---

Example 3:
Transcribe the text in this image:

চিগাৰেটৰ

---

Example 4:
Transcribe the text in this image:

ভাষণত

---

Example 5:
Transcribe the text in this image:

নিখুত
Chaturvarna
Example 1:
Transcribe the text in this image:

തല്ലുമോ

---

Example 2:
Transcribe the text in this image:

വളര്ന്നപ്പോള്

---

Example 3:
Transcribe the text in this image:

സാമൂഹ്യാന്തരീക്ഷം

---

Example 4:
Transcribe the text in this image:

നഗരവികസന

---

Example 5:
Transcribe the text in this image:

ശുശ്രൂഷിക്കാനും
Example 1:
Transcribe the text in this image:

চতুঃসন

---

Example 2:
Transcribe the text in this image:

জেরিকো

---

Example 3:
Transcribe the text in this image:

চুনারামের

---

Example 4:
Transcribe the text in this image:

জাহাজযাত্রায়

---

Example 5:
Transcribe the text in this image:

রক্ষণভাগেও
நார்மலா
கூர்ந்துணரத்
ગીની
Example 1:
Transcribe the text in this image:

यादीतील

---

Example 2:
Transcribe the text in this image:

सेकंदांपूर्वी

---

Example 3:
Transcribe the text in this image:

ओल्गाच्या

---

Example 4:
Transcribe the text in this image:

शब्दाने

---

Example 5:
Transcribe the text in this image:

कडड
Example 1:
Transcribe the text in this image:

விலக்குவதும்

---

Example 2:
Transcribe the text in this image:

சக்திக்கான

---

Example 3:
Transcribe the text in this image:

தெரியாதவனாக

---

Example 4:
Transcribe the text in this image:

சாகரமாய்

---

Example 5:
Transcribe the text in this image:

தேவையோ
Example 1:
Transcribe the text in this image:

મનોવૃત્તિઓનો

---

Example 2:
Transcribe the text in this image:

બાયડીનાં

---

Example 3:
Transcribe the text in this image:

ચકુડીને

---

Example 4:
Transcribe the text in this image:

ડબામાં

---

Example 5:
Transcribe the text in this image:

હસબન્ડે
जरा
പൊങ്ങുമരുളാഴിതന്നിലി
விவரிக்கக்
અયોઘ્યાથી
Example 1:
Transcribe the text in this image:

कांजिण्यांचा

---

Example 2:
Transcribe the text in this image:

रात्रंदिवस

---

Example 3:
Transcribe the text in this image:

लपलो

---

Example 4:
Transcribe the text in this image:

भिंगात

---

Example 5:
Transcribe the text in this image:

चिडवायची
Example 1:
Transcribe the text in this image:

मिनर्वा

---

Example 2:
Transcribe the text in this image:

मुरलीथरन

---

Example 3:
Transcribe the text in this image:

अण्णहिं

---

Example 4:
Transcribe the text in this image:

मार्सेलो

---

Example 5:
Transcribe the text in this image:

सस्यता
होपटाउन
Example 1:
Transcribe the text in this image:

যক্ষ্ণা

___

- _AIM OF THE EXERCISE_
Set every record down again, exactly as given.

- _RESULT OF THE EXERCISE_
---

Example 3:
Transcribe the text in this image:

চিগাৰেটৰ

---

Example 4:
Transcribe the text in this image:

ভাষণত

---

Example 5:
Transcribe the text in this image:

নিখুত
Chaturvarna
Example 1:
Transcribe the text in this image:

തല്ലുമോ

---

Example 2:
Transcribe the text in this image:

വളര്ന്നപ്പോള്

---

Example 3:
Transcribe the text in this image:

സാമൂഹ്യാന്തരീക്ഷം

---

Example 4:
Transcribe the text in this image:

നഗരവികസന

---

Example 5:
Transcribe the text in this image:

ശുശ്രൂഷിക്കാനും
Example 1:
Transcribe the text in this image:

চতুঃসন

---

Example 2:
Transcribe the text in this image:

জেরিকো

---

Example 3:
Transcribe the text in this image:

চুনারামের

---

Example 4:
Transcribe the text in this image:

জাহাজযাত্রায়

---

Example 5:
Transcribe the text in this image:

রক্ষণভাগেও
நார்மலா
கூர்ந்துணரத்
ગીની
Example 1:
Transcribe the text in this image:

यादीतील

---

Example 2:
Transcribe the text in this image:

सेकंदांपूर्वी

---

Example 3:
Transcribe the text in this image:

ओल्गाच्या

---

Example 4:
Transcribe the text in this image:

शब्दाने

---

Example 5:
Transcribe the text in this image:

कडड
Example 1:
Transcribe the text in this image:

விலக்குவதும்

---

Example 2:
Transcribe the text in this image:

சக்திக்கான

---

Example 3:
Transcribe the text in this image:

தெரியாதவனாக

---

Example 4:
Transcribe the text in this image:

சாகரமாய்

---

Example 5:
Transcribe the text in this image:

தேவையோ
Example 1:
Transcribe the text in this image:

મનોવૃત્તિઓનો

---

Example 2:
Transcribe the text in this image:

બાયડીનાં

---

Example 3:
Transcribe the text in this image:

ચકુડીને

---

Example 4:
Transcribe the text in this image:

ડબામાં

---

Example 5:
Transcribe the text in this image:

હસબન્ડે
जरा
പൊങ്ങുമരുളാഴിതന്നിലി
விவரிக்கக்
અયોઘ્યાથી
Example 1:
Transcribe the text in this image:

कांजिण्यांचा

---

Example 2:
Transcribe the text in this image:

रात्रंदिवस

---

Example 3:
Transcribe the text in this image:

लपलो

---

Example 4:
Transcribe the text in this image:

भिंगात

---

Example 5:
Transcribe the text in this image:

चिडवायची
Example 1:
Transcribe the text in this image:

मिनर्वा

---

Example 2:
Transcribe the text in this image:

मुरलीथरन

---

Example 3:
Transcribe the text in this image:

अण्णहिं

---

Example 4:
Transcribe the text in this image:

मार्सेलो

---

Example 5:
Transcribe the text in this image:

सस्यता
होपटाउन
Example 1:
Transcribe the text in this image:

যক্ষ্ণা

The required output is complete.